As in other classes of business, due to stricter legislation, premium levels are significantly higher in the US than in Europe. This is due to high notification costs, particularly in the case of data breaches. But legislation in Europe is set to change in May 2018, when the EU’s General Data Protection Regulation (GDPR) comes into force. While large corporates – especially the most exposed, such as financial institutions, retail and health companies – are buying larger programmes and sometimes doubling their capacity at renewal, the SME sector is developing more slowly.
Underwriting of cyber risks
As we have already seen, there is a huge range of cyber polices available. Unfortunately, the underlying cyber risk assessments and cyber coverage elements are equally diverse, and even the insurance industry could reduce effort and increase transparency by implementing and using standard risk assessment and coverage elements.
Due to the sensitivity of the information, insureds are often reluctant to share details of their security measures and history of incidents. This is well understood in the insurance market but does not help proper pricing and slows down the learning process for all parties – insureds, insurers and reinsurers alike.
Crucial information for good underwriting — such as independent certifications and risk assessments, business continuity plans, cyber protection measures or top-level management commitment — is not usually available. It must be understood that cyber insurance goes hand in hand with good cyber security and strategy, but cannot replace it.
Cyber threats and cyber covers are both evolving rapidly. On the one hand, we are seeing new threat vectors such as blackmail for bitcoins via ransomware or DDoS attacks. On the other, cyber covers have to consider new coverage aspects such as the GDPR or outsourced services to cloud providers. Complex layering with multiple insurers and reinsurers combined in a single coverage tower and a complex wording do not always allow for appropriate changes during renewals. This adds risks for all parties, including brokers.

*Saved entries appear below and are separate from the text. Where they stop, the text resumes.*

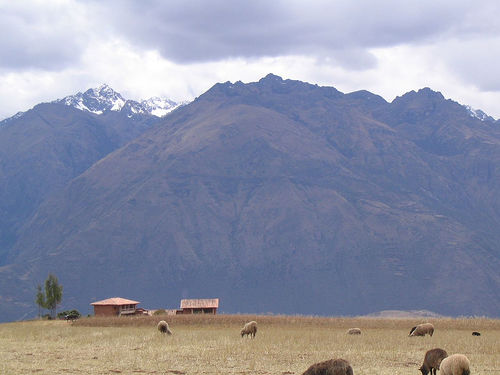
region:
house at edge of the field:
[87, 295, 137, 319]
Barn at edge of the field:
[181, 297, 219, 309]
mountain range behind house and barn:
[8, 72, 489, 314]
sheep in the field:
[157, 313, 497, 373]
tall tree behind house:
[38, 272, 62, 322]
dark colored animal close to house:
[63, 311, 79, 321]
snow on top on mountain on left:
[6, 77, 198, 119]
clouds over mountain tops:
[3, 3, 498, 86]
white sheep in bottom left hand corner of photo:
[437, 351, 472, 373]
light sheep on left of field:
[155, 320, 174, 334]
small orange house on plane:
[89, 295, 139, 322]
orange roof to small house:
[173, 295, 226, 313]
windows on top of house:
[120, 305, 134, 307]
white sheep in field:
[150, 317, 177, 335]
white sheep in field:
[233, 319, 265, 338]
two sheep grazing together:
[408, 345, 471, 372]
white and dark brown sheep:
[406, 343, 474, 374]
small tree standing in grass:
[32, 272, 78, 337]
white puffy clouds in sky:
[231, 0, 423, 87]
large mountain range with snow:
[0, 80, 374, 227]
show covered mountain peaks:
[48, 78, 184, 127]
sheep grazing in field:
[148, 314, 475, 374]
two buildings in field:
[87, 288, 227, 321]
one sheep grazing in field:
[235, 319, 265, 339]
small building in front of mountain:
[166, 70, 368, 321]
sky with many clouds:
[11, 3, 489, 74]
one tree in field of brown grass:
[33, 271, 66, 323]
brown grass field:
[70, 316, 144, 370]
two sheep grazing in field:
[156, 315, 260, 345]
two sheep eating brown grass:
[151, 316, 263, 348]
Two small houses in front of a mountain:
[87, 290, 233, 324]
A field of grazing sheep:
[142, 318, 499, 373]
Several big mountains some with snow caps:
[1, 61, 499, 326]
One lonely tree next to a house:
[28, 270, 69, 325]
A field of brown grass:
[0, 308, 499, 373]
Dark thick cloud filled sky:
[0, 0, 498, 132]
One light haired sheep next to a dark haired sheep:
[416, 345, 474, 373]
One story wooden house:
[88, 294, 142, 318]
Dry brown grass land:
[0, 305, 499, 374]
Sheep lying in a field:
[343, 325, 366, 337]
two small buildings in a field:
[80, 285, 222, 326]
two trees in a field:
[22, 259, 76, 326]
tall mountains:
[6, 81, 466, 268]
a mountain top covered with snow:
[60, 79, 197, 134]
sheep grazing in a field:
[141, 301, 483, 373]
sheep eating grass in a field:
[63, 294, 495, 373]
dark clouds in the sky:
[202, 15, 424, 60]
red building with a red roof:
[102, 279, 137, 327]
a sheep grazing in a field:
[403, 317, 440, 347]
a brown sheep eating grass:
[418, 344, 454, 373]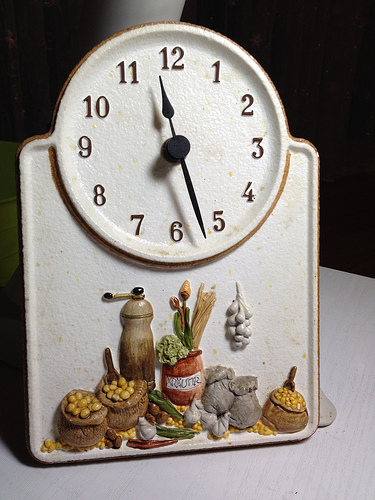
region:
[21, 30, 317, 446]
that is a clock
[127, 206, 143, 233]
that is a digit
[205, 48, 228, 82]
that is a digit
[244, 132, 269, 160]
that is a digit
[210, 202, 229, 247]
that is a digit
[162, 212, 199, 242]
that is a digit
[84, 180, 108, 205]
that is a digit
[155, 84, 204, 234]
the hands of the clock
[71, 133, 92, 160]
that is a digit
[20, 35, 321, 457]
the clock is white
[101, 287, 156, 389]
an image of a grinder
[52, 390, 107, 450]
an image of a bag of potatoes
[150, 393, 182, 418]
an image of a cut green bean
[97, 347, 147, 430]
an image of potatoes with a dipper in it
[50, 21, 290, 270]
the face of an analog clock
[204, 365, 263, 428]
an impression of two gray bags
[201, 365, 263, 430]
an image of two bags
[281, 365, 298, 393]
a wooden paddle in a bag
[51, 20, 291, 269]
a brown and white clock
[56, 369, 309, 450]
three bags of potatoes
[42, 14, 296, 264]
a round analog clock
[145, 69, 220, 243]
the hour and minute hand of clock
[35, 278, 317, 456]
a ceramic design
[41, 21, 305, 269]
a ceramic clock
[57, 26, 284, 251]
numerical numbers on the clock hour hand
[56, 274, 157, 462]
graphical design on the ceramic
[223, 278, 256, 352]
a design of a garlic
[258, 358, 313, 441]
a design of a bag of fruits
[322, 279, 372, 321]
a flat white table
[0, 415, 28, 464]
shadows from the ceramic clock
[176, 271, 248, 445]
this is a clock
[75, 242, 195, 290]
the clock is white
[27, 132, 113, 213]
the clock is dirty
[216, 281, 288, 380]
this is a sac of garlic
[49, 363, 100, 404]
these are many potatoes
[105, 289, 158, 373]
this is a pepper grinder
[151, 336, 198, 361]
this is a vegetable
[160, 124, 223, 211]
this is a clock hand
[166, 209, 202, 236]
the hand is black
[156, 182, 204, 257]
the numbers are black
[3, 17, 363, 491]
round clock on white surface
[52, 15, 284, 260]
white face with black hands and numbers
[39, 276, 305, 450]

Will the increase in risks and the change in EU legislation result in the adequate adaptation of terms and conditions in the context of intense competition within the insurance industry? In a constantly changing environment of increasing technological threats, the insurance industry needs to find adequate solutions for its clients’ risks, without losing sight of disciplined underwriting. Accumulation monitoring and thorough risk analysis must be of the highest priority.. If this is not done in adequately, the long-term sustainability of this line of business might be at risk. An internet outage, just to name one possible example, and the subsequent problems and wide-spread business interruption this could cause, could ruin some companies.